If you want to diversify your investments and already have a property, consider buying a Rolex or other luxury watch, an expert says.


It sounds like a joke about investments: a Rolex watch can offer you better returns than a property. Only thing is it is not a joke. The Rolex wins in a struggling property market.

Michael Zahariev, co-founder of Luxity, says people must forget what they were taught about property being the ultimate safe haven. “While many South Africans still treat real estate as their holy grail of investment, a growing number are adding a timeless, tangible asset to their portfolio: luxury watches.”

He says, imagine buying a Rolex today and three years later, it is worth more than what you paid for it. That is exactly what is happening, with resale values climbing from 87.5% in 2021 to 104.9% in 2024.

“This means they are not just holding their value but appreciating beyond their original retail price. Meanwhile, your property portfolio is probably losing value faster than you can say bond repayment.”

ALSO READ: Pre-owned wins as Africa’s luxury resale market continues to grow

Study found that Rolex is better investment as it carries less risk

Zahariev says academics back this up, as a recent Swiss study found that luxury watches not only carry less risk than most traditional investments but also deliver higher returns. “Compared to property, a Rolex Submariner starts to look like far more than just a status symbol.”

Is the property party over then? He says South Africa’s once-golden property market is struggling. “Between 2019 and 2024, house prices barely crept up by 4.8%. Factor in inflation and in real terms, property values actually shrank by 0.59% each year.”

In contrast, Zahariev says, luxury goods are having their moment, with trading activity in South Africa exploding by 184% since 2019, with mid-range watches alone surging by 28% in the past year, according to the Clur Shopping index report.

ALSO READ: SA sees steady growth in pre-owned luxury market

Why is the Rolex and other watches winning the investment race?

Zahariev explains that watches offer advantages that property simply cannot, such as:

  • You can start small but dream big. You can begin building a serious watch collection from around R100 000. “Meanwhile, getting into real estate means hundreds of thousands upfront, bank approval battles and transaction fees before you even get the keys,” he says.
  • You can make a quick exit. You can sell a watch within days through trusted dealers, whereas it takes three to six months for a house, even with endless showings and paperwork.
  • Low upkeep, as your watch only needs servicing maybe once a decade. However, with property, the bills never stop, with constant rates, insurance, a leaking roof, and the garden service.
  • A watch is portable wealth. Your entire watch collection fits in a safe, while property ties you to one location and the whims of that market.
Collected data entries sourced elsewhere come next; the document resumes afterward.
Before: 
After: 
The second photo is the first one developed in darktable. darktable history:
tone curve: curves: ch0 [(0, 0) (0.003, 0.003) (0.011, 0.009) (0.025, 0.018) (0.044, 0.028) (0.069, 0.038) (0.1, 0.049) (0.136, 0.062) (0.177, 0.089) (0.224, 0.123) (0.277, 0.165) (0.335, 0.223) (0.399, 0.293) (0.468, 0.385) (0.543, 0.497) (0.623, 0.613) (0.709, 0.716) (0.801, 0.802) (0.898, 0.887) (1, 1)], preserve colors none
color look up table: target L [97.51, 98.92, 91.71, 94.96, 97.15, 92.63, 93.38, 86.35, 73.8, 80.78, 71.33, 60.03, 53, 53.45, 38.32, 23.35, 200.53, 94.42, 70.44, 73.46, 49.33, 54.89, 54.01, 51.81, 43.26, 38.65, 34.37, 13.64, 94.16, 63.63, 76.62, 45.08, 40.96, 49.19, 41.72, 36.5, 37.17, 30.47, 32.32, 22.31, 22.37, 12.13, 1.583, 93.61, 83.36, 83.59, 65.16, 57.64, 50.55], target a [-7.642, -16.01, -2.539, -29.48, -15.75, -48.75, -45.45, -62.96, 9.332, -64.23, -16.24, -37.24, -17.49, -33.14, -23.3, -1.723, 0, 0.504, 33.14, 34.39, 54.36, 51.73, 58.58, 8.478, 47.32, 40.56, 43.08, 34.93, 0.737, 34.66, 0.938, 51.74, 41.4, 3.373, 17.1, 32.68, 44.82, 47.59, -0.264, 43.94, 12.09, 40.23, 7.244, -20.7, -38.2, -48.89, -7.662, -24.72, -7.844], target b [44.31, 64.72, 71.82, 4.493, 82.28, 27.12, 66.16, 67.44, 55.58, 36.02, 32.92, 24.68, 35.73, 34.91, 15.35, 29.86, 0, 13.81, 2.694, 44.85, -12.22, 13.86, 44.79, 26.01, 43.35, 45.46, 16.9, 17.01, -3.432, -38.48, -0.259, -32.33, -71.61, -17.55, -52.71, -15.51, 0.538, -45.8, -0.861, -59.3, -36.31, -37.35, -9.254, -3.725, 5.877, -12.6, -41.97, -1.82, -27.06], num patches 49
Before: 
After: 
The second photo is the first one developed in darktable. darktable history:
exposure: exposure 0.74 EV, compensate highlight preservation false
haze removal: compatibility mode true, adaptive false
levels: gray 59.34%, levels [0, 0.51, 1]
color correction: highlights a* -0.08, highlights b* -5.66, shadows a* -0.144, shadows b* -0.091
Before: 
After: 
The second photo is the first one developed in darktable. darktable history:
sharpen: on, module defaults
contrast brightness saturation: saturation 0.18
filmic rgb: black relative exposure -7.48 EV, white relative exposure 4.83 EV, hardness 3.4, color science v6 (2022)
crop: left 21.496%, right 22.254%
ALSO READ: Are Hermès, Louis Vuitton, and Gucci made in China? How to tell real luxury from fakes

Wait, not so fast! Not every Rolex is a golden ticket

However, Zahariev warns that not every shiny watch is a golden ticket. “Success in this space is not about luck but about knowledge. You must understand the brands, the specific models and what the market is looking for.”

These are Zahariev’s golden rules for aspiring watch investors:

  • Stick to the titans: Focus on the “blue-chip” brands known for holding and increasing their value, such as Rolex, Patek Philippe and Audemars Piguet. Even within these brands, certain models (like a Rolex “Hulk” Submariner or a Patek Philippe Nautilus) are the true superstars.
  • Think in years, not months: To see significant appreciation, plan to hold onto your timepiece for at least three to five years.
  • Authenticity is everything: The market is flooded with fakes. Always buy from a reputable dealer who can provide authentication and papers. Your watch’s authenticity is a key part of its value.

ALSO READ: From yachts to hearses: South Africa’s rich people are pawning luxury items

Will your Rolex remain top of the heap?

Zahariev says with inflation at 3.5% and interest rates beginning to normalise, both asset classes, luxury watches as well as property, are competing for investor attention.

“We do not suggest that people abandon property investment, but for portfolio diversification, luxury watches offer attractive returns with significantly lower barriers to entry.”